PSU valuation is a grave concern indeed and the Department of Public Asset Management (DIPAM) too seems to be scratching its head about it just ahead of the Union Budget. To put the numbers in perspective, PSU stocks have nosedived by up to 48 per cent in last one year at a time when the benchmark indices have almost doubled from the March lows triggered by COVID-19 pandemic and lockdown.
Interestingly a J M financial report, dated 24 December has pointed out that the Bombay Stock Exchange's PSU Index valuation is almost 25-30 per cent lower than last-five-year averages. No wonder officials in DIPAM are burning their midnight oils on PSU asset monetisation. The department held a marathon consultative meeting on the same yesterday.
In October last year, the government decided to put on block seven airports in tier II and tier III towns, and petroleum pipelines of the public sector refiners to generate revenue. With the expected dent to the government's revenue receipts, the core group of secretaries is looking into non-core asset sales and has asked all the ministries and departments to expedite monetisation exercise.

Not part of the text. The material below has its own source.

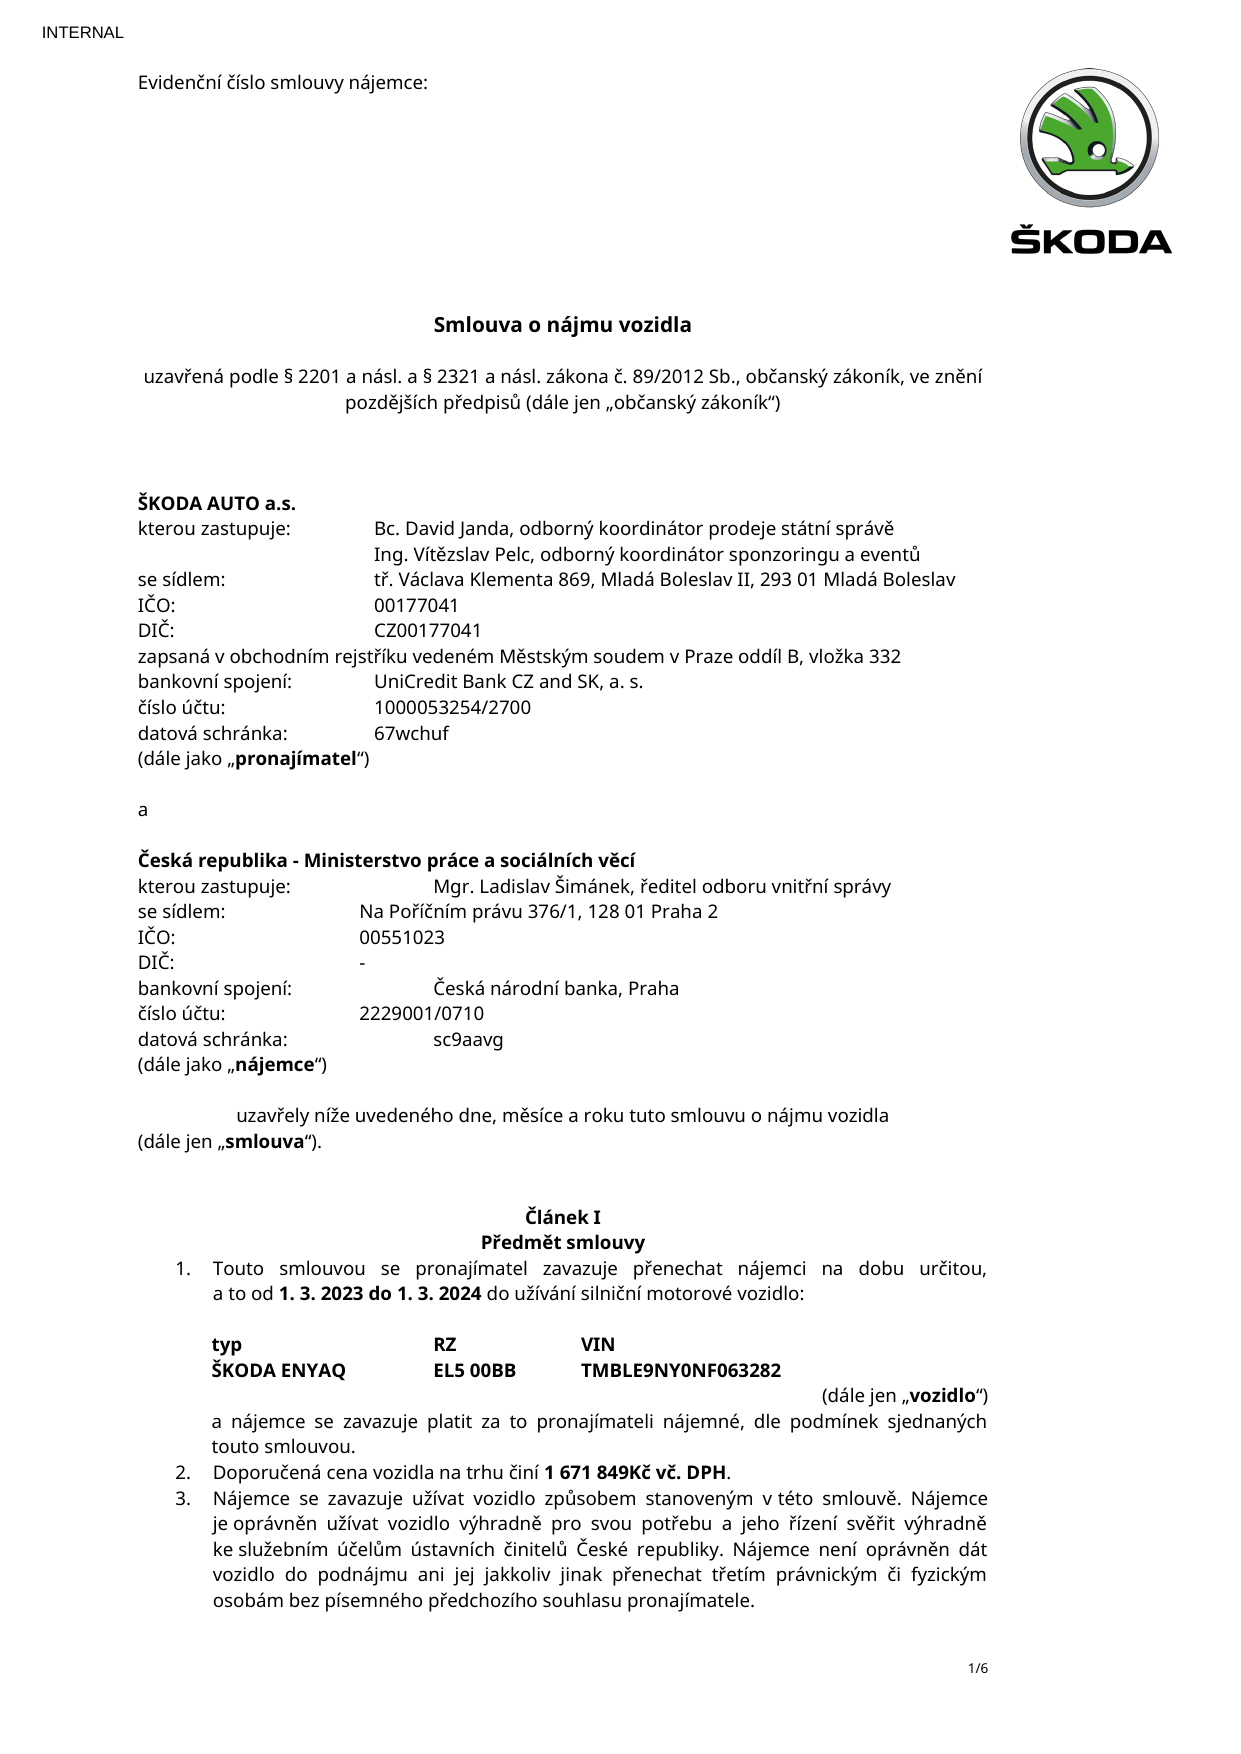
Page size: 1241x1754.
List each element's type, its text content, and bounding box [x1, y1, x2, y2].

However, the achievement on the disinvestment front against the budgeted target in the current financial has been dismal. The government set a disinvestment target of Rs 2,05,000 crore for the current financial year in the budget last year. According to sources, the actual disinvestment receipts till date this fiscal is close to about Rs 22,500 crore, which is merely 10 per cent of the budgeted target.
The disinvestment target for the current financial year included LIC IPO, and strategic sale of Air India, Bharat Petroleum Corporation Limited (BPCL), Shipping Corporation of India (SCI), BEML, and Container Corporation of India (CONCOR). However, none of them has been achieved this year. While expression of interest (EoI) has been received for Air India and BPCL, EOI has been invited for SCI and BEML. No EOI has been issued yet for CONCOR.